Work to be completed: This task calls for copying each line below that contains "ring".

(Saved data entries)
--- START ---

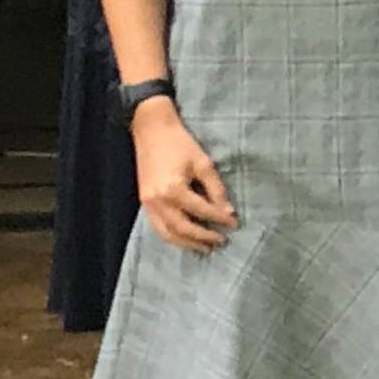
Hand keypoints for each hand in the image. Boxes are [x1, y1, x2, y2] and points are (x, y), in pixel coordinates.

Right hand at [130, 101, 235, 252]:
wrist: (151, 130)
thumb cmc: (180, 144)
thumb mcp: (203, 164)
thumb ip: (216, 189)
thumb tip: (228, 211)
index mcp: (174, 190)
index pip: (202, 211)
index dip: (220, 219)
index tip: (235, 224)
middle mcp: (158, 201)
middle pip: (183, 228)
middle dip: (203, 238)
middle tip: (221, 242)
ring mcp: (148, 203)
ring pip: (167, 233)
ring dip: (186, 243)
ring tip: (205, 248)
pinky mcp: (144, 202)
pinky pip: (157, 227)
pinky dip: (172, 236)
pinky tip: (185, 239)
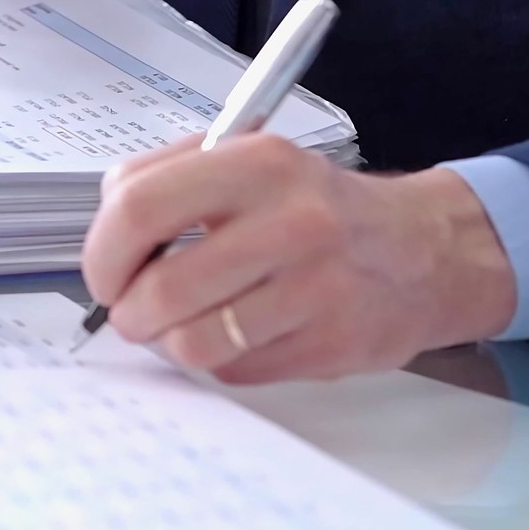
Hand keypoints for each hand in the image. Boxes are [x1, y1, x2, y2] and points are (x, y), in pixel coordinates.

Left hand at [81, 135, 518, 383]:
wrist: (426, 249)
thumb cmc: (315, 205)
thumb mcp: (246, 160)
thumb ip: (166, 180)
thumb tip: (106, 235)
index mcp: (256, 163)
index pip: (139, 206)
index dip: (102, 251)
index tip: (103, 273)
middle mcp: (291, 221)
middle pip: (162, 288)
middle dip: (130, 312)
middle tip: (133, 311)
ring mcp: (316, 288)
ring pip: (194, 341)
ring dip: (172, 342)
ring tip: (184, 323)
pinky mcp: (331, 344)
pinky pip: (235, 370)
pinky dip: (221, 359)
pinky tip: (242, 332)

--- END ---

Answer to the exercise:
ring mcp: (148, 203)
ring pip: (167, 233)
ring dip: (186, 243)
ring tip: (205, 248)
ring mcp: (316, 288)
ring pip: (194, 341)
ring dip: (172, 342)
ring tip: (184, 323)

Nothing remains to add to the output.